Experiments encompass both synthetic datasets (Erdős-Rényi, Barabási-Albert, random geometric graphs with varying signal filters), demonstrating the superiority of CH-MVGL over edge-based and precision-matrix-based baseline methods, especially as the true number of co-hubs increases or data deviates from Gaussianity. The model’s scalability is evaluated, confirming that complexity grows linearly in the number of views and cubically in the number of nodes.

For neuroscientific validation, the CH-MVGL model is applied to resting-state fMRI data from the Human Connectome Project across multiple sessions and subjects. The model successfully identifies co-hubs in canonical default mode and dorsal attention networks, and replication analysis confirms the robustness of the selected hubs.

Figure 1: Connectivity of co-hub nodes identified by the CH-MVGL model on the HCP dataset for sessions 1 and 2. The larger nodes denote co-hubs.

Figure 2: Replicability of co-hubs discovered by CH-MVGL across HCP sessions 1 and 2. Node size indicates selection frequency as a co-hub.

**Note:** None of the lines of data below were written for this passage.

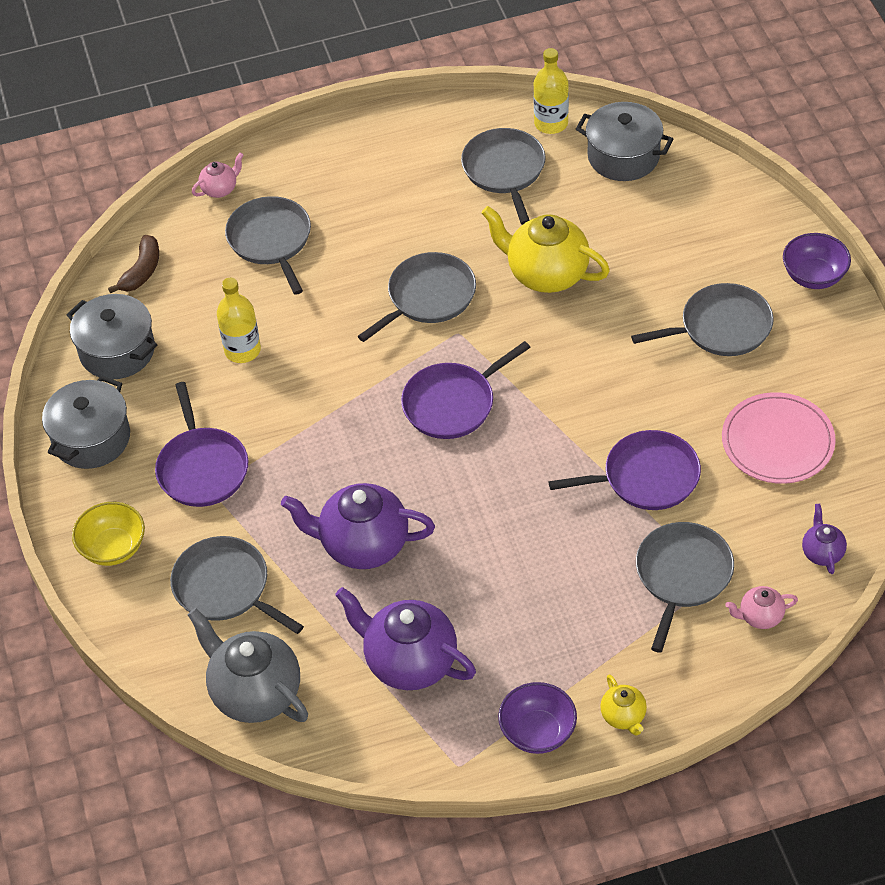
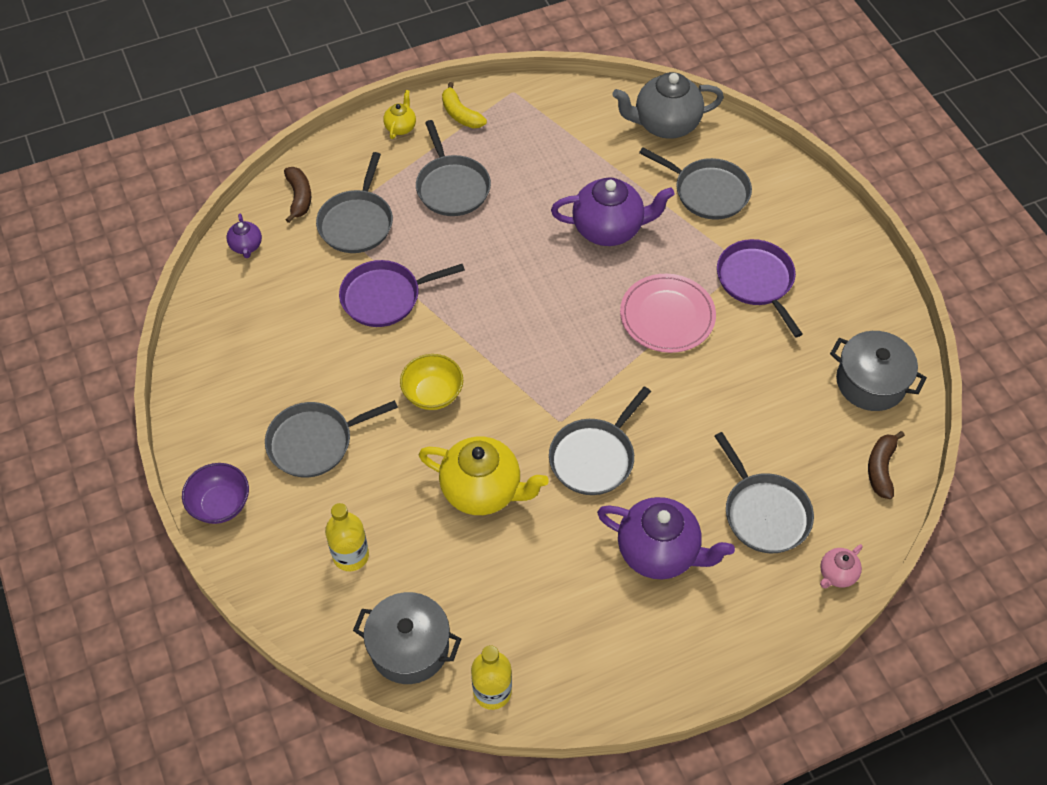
camera: 170 degrees right, 5 degrees up
(91, 438) = (860, 300): grey pot -> none
(113, 548) = (805, 214): yellow bowl -> yellow bowl (433, 394)
(242, 350) = (755, 390): yellow bottle -> yellow bottle (351, 555)
(254, 693) = (665, 125): grey teapot -> grey teapot turned 135 degrees clockwise
(409, 661) = (558, 151): purple teapot -> purple teapot (659, 552)
(453, 403) = (555, 351): purple pan -> none
(504, 171) = (537, 619): grey pan -> grey pan (452, 187)
(537, 732) = (460, 114): purple bowl -> yellow banana
(623, 716) = (401, 127): yellow teapot -> yellow teapot turned 45 degrees clockwise
(760, 617) = (299, 197): pink teapot -> brown banana
(777, 441) = (272, 335): pink plate -> pink plate (667, 316)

Implications and Future Directions

CH-MVGL establishes a flexible framework with theoretical backing for multiview graph learning centered on node-level commonality. The results have significant implications for functional connectivity analysis, social network inference, and any domain where multiview data share a sparse set of high-degree integrators. Since the method is nonparametric regarding the signal distribution, it demonstrates robustness in non-Gaussian and noisy settings where classical GGM-based approaches fail.

From a methodological perspective, the co-hub formalism encourages further exploration of hybrid structures—allowing for both common and private hubs or incorporating community detection priors. Extensions could target dynamic setting with temporally-evolving co-hub structures, or integration with deep graph learning architectures for feature-augmented scenarios.

Conclusion

This paper introduces and thoroughly analyzes the CH-MVGL model for multiview graph learning, documenting both strong empirical results on synthetic and neural data and comprehensive theoretical support regarding identifiability and error rates. The node-centric co-hub regularizer, in contrast to edge-based similarity, provides a substantial advance in interpretable, scalable, and robust joint graph inference. The framework is broadly applicable and promises utility across diverse applications wherever heterogeneous but structurally connected multilayer graphs must be learned.